Ainsi, cette étude pose davantage de questions qu’elle n’apporte de réponses fermes et définitives. Toutefois, elle peut nous interroger sur le degré d’influence que peut avoir un cadre social, économique ou religieux sur l’engagement d’un individu, d’un citoyen, d’un paroissien. Enfin, il pourrait être intéressant de poursuivre cette étude en se penchant plus précisément sur le réseau Église verte. Alors que se pose la question de l’échelle d’action privilégiée pour l’environnement (locale, nationale, internationale), la démarche Église verte nous offre un exemple inédit d’action communautaire, mais aussi inter-communautaire.

Héloïse Gaboriaud


[1] L’objectif d’une approche géographique est d’expliquer des phénomènes de société en étudiant les espaces sur lesquels ils
s’implantent.

[2] Selon l’INSEE, « Les bassins de vie sont définis comme les plus petits territoires au sein desquels les habitants ont accès aux équipements et services les plus courants ». Chaque bassin de vie est construit autour d’un pôle de services et d’emploi. Il est ensuite classé selon sa densité (dense, intermédiaire, rural). Si un bassin rural est dans la zone d’influence d’une ville (un grand nombre d’actifs de ce bassin rural qui vont travailler dans cette ville), il est classé « rural périurbain ». Exemples : Reims et ses alentours forment un bassin de vie urbain dense, Carcassonne et alentours de densité intermédiaire, Provins du rural périurbain, Bayeux du rural non périurbain.

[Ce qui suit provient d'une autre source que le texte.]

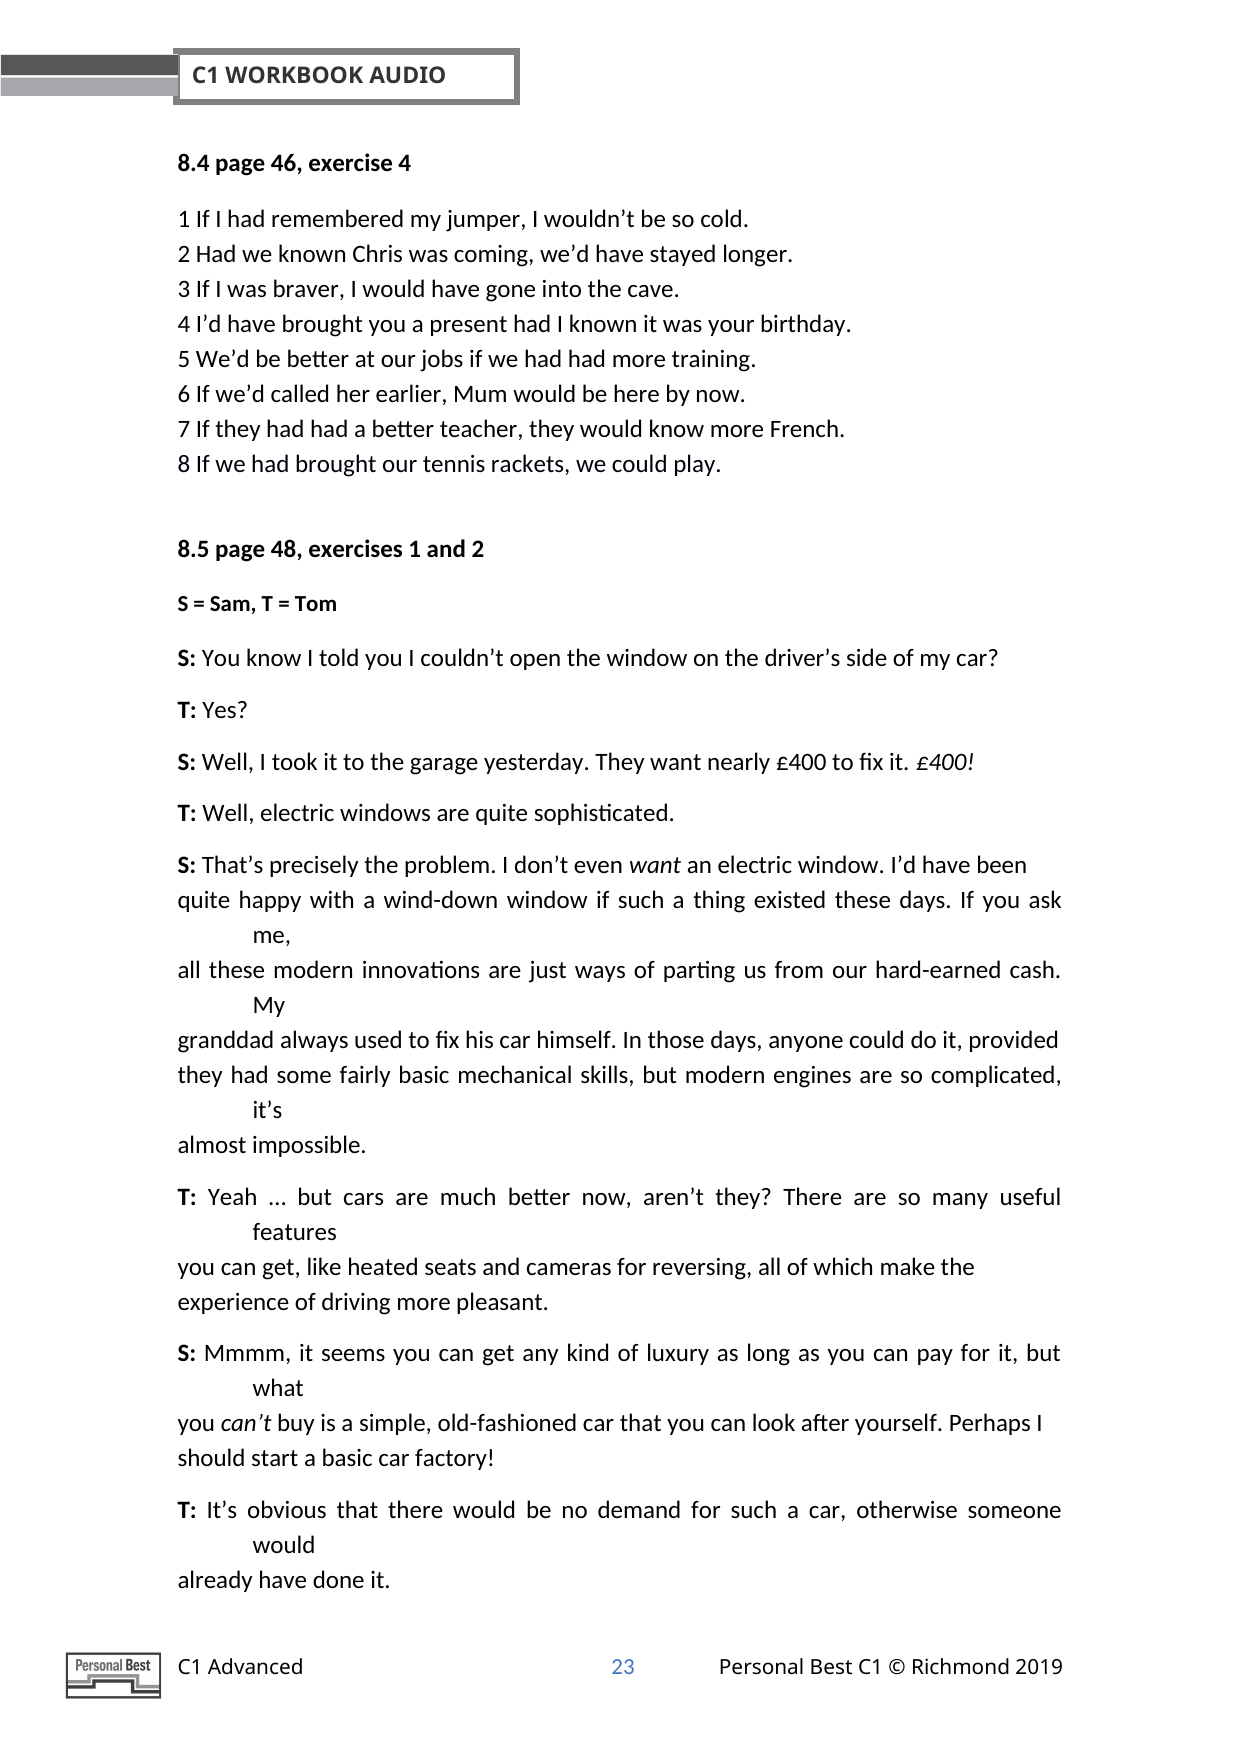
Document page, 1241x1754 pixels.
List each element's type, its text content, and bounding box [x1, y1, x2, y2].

[3] Même si l’Alsace compte beaucoup de paroisses : cela donne un taux de paroisses labellisées assez faible, alors qu’elle comprend un certain nombre de paroisses Église verte. Note d’Église verte : dans les départements du concordat, on ne peut pas « regrouper » juridiquement de paroisses. Leur nombre reste élevé, quand d’autres diocèses catholiques ont procédé à des regroupements de paroisses. Donner plus fidèlement le pourcentage de paroisses labellisées requerrait quelques recherches supplémentaires.

[4] Pour les saisir davantage, j’aurais pu opter pour une méthode dite « qualitative », en interrogeant des paroissiens engagés.